Early betting on the ConocoPhillips-Burlington Resources deal
Well, there has been almost a week’s worth of bets on the proposed ConocoPhillips – Burlington Resources merger, and those bets have been decidedly against ConocoPhillips.
Since Monday, ConocoPhillips shares have been hammered, closing yesterday at $58.77, which is down almost 7% since the proposed merger was announced. Moreover, Houston-based investment bank Sanders Morris Harris and A. G. Edwards both downgraded ConocoPhillips stock to a “hold” from their pre-merger announcement “buy” recommendation. As noted in this earlier post, the ConocoPhillips play for Burlington runs contrary to traditional big energy company policy toward such mergers during times of high energy prices.
Responding to this market skepticism, ConocoPhillips chairman and CEO James Mulva conceded yesterday in public comments that the company is paying “a full price” for Burlington, but that “access to quality long-term resources has become much more difficult and expensive. We are in an extremely competitive environment and a portfolio of assets of Burlington’s quality cannot be replicated.” Mr. Mulva also noted that ConocoPhillips is analyzing whether to use hedges to “either lock in prices or mitigate the potential downside of a reduction in gas prices.” Finally, Mr. Mulva predicted excess cash flow would allow ConocoPhillips to reduce the relatively high debt-to-capital ratio that it is taking on to make the deal to between 18% to 23% by the end of 2006.
We’re number one!
Unfortunately, I’m not talking about Texas winning the BCS National Football Championship.
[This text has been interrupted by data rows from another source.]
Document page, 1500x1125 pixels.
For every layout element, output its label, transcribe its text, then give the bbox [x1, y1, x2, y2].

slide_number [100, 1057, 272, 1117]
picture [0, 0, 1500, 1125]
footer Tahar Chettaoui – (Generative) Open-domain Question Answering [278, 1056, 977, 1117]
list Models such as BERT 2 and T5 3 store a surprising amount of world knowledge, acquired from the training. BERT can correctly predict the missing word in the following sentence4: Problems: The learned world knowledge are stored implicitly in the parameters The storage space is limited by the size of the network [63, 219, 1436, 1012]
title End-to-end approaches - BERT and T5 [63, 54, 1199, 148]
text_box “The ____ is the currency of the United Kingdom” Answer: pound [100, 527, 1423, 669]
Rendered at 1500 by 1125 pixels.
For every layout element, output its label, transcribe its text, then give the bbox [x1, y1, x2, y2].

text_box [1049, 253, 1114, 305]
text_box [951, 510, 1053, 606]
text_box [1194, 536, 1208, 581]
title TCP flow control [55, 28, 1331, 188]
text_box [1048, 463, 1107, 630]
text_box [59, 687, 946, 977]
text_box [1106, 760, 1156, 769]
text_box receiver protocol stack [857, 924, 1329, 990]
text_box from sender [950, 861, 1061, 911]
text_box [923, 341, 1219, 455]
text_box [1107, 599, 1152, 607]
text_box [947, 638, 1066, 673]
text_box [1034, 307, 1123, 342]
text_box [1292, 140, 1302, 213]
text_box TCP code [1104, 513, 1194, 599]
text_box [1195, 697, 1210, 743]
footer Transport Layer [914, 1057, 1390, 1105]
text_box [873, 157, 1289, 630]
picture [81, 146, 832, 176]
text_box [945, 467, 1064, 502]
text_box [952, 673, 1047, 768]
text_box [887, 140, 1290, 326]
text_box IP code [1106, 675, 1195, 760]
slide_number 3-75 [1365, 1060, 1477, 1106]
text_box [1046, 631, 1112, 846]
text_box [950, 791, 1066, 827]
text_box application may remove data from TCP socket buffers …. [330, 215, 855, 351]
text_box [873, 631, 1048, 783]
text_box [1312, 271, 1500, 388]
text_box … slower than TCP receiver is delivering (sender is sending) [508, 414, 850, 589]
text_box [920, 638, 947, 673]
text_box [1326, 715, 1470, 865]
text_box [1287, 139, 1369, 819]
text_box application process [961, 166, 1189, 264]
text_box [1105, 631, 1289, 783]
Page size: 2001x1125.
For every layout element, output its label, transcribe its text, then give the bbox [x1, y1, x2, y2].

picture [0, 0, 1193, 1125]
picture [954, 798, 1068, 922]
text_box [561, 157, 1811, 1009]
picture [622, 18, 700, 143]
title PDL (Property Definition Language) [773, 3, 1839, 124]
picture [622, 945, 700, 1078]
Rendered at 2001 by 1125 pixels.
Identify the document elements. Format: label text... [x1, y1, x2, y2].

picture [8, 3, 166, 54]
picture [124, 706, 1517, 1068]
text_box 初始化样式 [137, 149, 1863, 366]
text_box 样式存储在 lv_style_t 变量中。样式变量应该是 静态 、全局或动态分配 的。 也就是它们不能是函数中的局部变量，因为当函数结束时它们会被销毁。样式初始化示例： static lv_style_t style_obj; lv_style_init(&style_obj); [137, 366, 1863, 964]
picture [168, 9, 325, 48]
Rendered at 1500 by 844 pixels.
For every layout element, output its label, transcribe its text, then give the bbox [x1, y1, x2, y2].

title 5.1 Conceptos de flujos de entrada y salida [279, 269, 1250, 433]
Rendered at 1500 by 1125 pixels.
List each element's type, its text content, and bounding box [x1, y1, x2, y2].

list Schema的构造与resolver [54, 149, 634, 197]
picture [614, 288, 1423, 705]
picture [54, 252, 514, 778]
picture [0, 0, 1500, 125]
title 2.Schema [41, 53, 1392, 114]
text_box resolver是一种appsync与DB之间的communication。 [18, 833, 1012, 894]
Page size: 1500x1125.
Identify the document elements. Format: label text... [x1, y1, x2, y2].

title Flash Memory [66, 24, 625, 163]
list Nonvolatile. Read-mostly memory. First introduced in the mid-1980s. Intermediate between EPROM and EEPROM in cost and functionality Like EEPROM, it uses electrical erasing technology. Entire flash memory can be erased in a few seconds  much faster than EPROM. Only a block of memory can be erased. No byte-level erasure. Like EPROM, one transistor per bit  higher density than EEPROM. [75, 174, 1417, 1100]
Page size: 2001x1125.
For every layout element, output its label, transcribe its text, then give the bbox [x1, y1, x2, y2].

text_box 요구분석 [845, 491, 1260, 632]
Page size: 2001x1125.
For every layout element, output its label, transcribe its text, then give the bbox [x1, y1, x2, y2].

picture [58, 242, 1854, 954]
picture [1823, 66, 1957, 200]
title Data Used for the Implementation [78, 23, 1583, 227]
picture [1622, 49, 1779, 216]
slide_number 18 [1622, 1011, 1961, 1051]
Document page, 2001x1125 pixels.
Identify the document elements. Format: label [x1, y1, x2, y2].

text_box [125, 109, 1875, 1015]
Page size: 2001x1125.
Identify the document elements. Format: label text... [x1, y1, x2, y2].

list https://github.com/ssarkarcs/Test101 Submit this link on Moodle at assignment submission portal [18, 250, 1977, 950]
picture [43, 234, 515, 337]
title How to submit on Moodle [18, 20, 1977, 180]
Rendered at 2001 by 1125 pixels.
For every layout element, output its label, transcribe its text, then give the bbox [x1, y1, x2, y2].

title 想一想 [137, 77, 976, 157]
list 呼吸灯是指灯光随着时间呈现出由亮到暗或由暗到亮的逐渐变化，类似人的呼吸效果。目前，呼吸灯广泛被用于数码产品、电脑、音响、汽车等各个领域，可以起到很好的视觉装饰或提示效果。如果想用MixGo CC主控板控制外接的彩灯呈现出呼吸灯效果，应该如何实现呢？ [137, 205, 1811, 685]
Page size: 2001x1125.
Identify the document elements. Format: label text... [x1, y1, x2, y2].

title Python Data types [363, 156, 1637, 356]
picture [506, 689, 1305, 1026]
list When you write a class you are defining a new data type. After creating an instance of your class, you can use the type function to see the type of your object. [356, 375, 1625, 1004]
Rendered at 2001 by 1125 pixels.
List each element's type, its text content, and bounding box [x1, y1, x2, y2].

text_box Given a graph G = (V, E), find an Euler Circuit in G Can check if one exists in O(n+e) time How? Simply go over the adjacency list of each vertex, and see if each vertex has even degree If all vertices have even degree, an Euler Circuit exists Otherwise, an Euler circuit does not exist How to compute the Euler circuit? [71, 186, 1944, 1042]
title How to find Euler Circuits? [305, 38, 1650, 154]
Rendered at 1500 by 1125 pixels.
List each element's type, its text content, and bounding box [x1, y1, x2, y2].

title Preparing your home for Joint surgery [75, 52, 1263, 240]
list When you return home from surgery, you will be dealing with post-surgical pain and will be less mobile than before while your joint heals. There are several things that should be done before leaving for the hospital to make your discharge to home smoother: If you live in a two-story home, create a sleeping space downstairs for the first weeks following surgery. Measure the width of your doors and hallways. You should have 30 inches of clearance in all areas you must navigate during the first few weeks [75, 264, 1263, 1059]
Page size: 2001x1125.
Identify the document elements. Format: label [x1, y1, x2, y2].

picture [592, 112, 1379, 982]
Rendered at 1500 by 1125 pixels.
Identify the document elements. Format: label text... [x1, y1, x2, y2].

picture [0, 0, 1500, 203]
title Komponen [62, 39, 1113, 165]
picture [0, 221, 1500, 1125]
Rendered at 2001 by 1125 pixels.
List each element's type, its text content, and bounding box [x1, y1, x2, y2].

Rather, the American Tort Reform Association has named the Texas Rio Grande Valley and Gulf Coast region as the number one “judicial hell-hole” for 2005. The ATRA describes a judicial hell-hole in the following manner:
Judicial Hellholes are places that have a disproportionately harmful impact on civil litigation. Litigation tourists, guided by their personal injury lawyers, seek out these places because they know they will produce a positive outcome – an excessive verdict or settlement, a favorable precedent, or both.
Hat tip to Walter Olson for the link.
We don’t really want true health insurance
Clear Thinkers favorite Arnold Kling has been doing extensive research on health care finance issues over the past couple of years and, as noted in this insightful TCS Daily op-ed, he is coming to the conclusion that one of the main problems with the U.S. health care finance system is that most Americans simply do not want to pay for true health insurance:
What we are left with, then, is that people do not want real health insurance. I would gladly take a health insurance policy with a $10,000 deductible per individual, and I suspect that many of my wise, risk-averse TCS readers would, too. But we are in a tiny minority! Most people do not want to be responsible for the first $10,000 in medical expenses, and most people believe that an insurance policy that is expected to pay no claims 95 percent of the time is a bad deal.
The extinction of the one-iron
I’ve been looking at hybrid golf clubs this holiday season as a possible gift for one of my relatives, so I enjoyed this this Jason Sobol article on the demise of the one-iron, which is one of the most difficult golf clubs to hit well and the reason why the easier-to-hit hybrid clubs are replacing the one-iron in most golfers bags. Sobol notes the late Pulitzer Prize-winning LA Times sportswriter Jim Murray‘s classic lament about the futility of hitting a one-iron:
“The only time I ever took out a 1-iron was to kill a tarantula, and I took a 7 to do that.”